I'm writing an ASP.NET page and trying to get validation working. My problem is that I've got a repeater that contains several custom grid controls, each of which has validators and a validation summary.
At first, I didn't assign any validation groups, but this ended up making validation summaries appear for every grid whenever there was an error in one (because the validation summary's validation group was not set, I suppose, which meant it captured all validation errors).
So I assigned a separate validation group for each grid, unique with respect to a certain property on the control. But I have a button at the bottom of the page (with no validation group) that needs to validate the input. Not having a validation group, it won't automatically validate the grids' validators, so I added a click handler that calls Page_ClientValidate()
. No dice--validation appears everywhere.

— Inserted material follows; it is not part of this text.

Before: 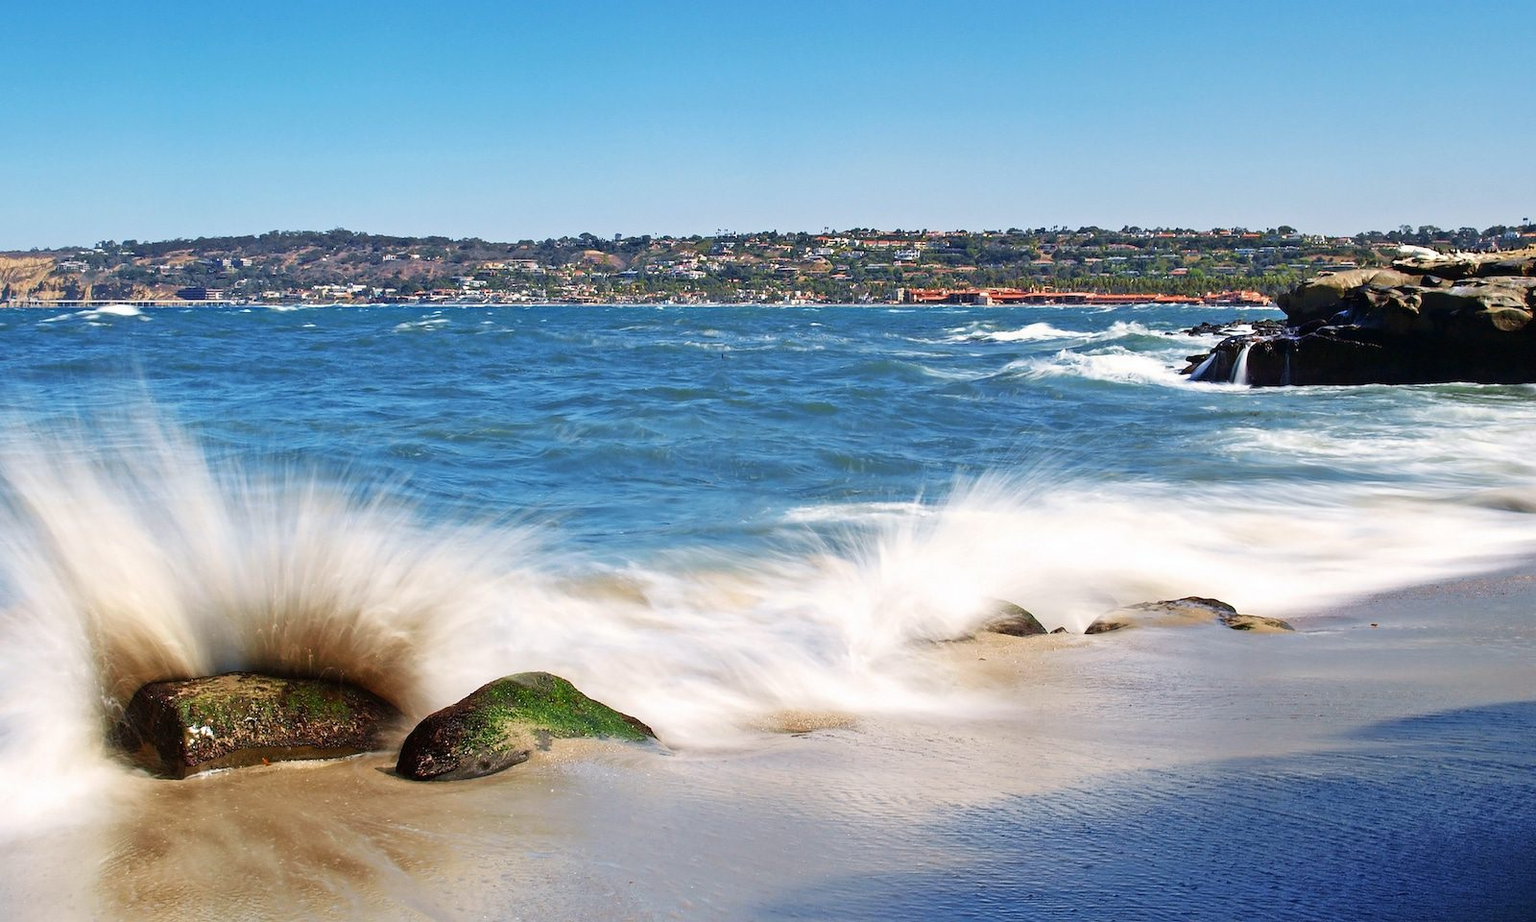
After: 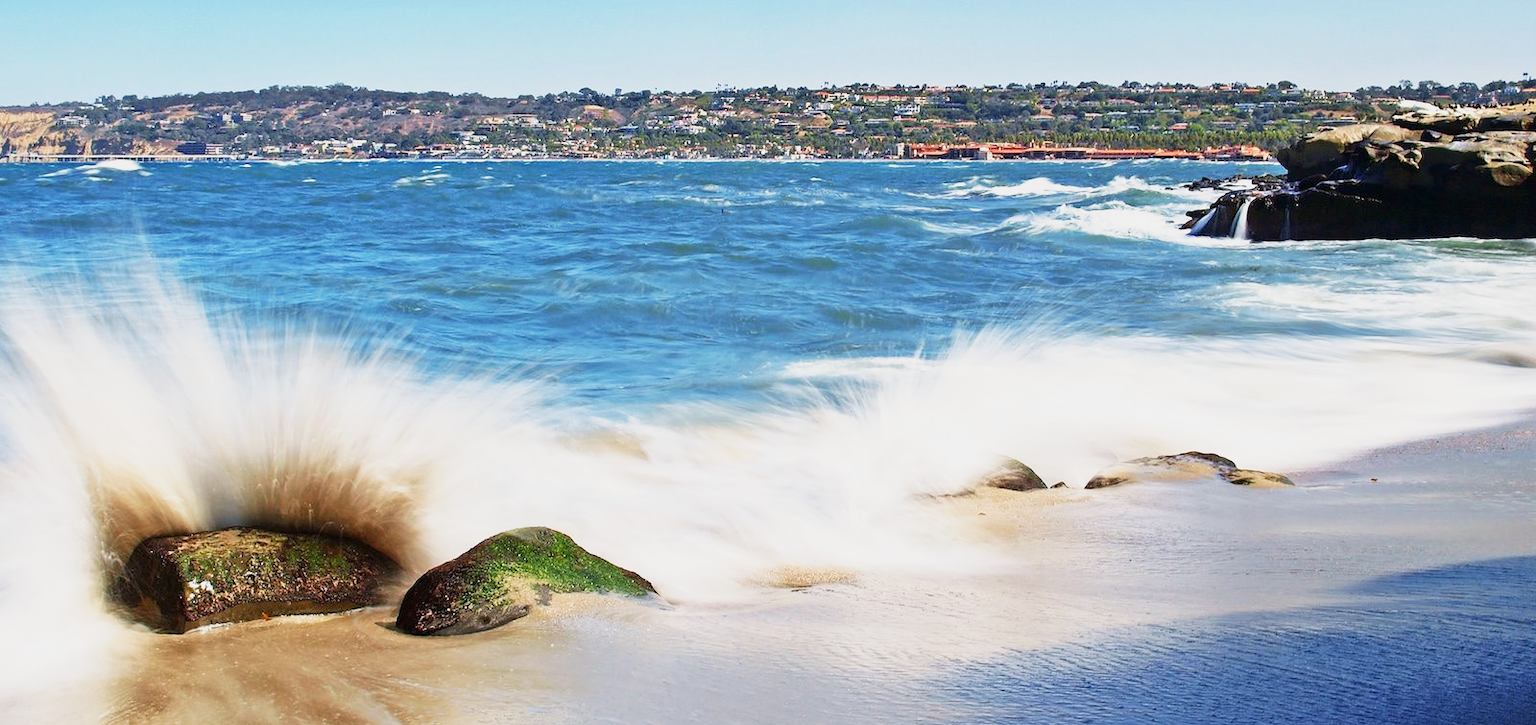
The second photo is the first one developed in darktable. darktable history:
crop and rotate: top 15.76%, bottom 5.421%
base curve: curves: ch0 [(0, 0) (0.088, 0.125) (0.176, 0.251) (0.354, 0.501) (0.613, 0.749) (1, 0.877)], preserve colors none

Okay, so I iterate through the validation groups and call Page_ClientValidate(validationGroup)
on each if it has any validators. Works fine when only one grid has validators, but when two or more do, it automatically hides all validation summaries but the last one checked. Is there any way to disable this behavior, or a better way to do this entirely?
If I need to, I guess I can go through and unhide the other validation summaries once I've finished iteratively validating (although that might possibly have other implications), but I'd also need to unhide the validator displays (I'm using an image to denote invalid fields). It seems like such an annoying and possibly fragile solution.
EDIT: Oh, a twist. I tried doing the approach I mentioned at the end--re-showing the hidden validators/validation summaries that are invalid--but the Microsoft code prevents that, too; in the first line of the ValidatorValidate(validator, validationGroup, event)
method (called by Page_ClientValidate(validationGroup)
on each validator in the page), validator.isvalid
is set to true
, and is only set to the return value of the validation function within a conditional that only runs if the validationGroup
parameter matches the validator's. The upshot being, the hidden validators all are marked as valid, making it tough to determine after the fact whether a validator is valid because it's actually valid or because Microsoft was stupid in designing the client-side validation code.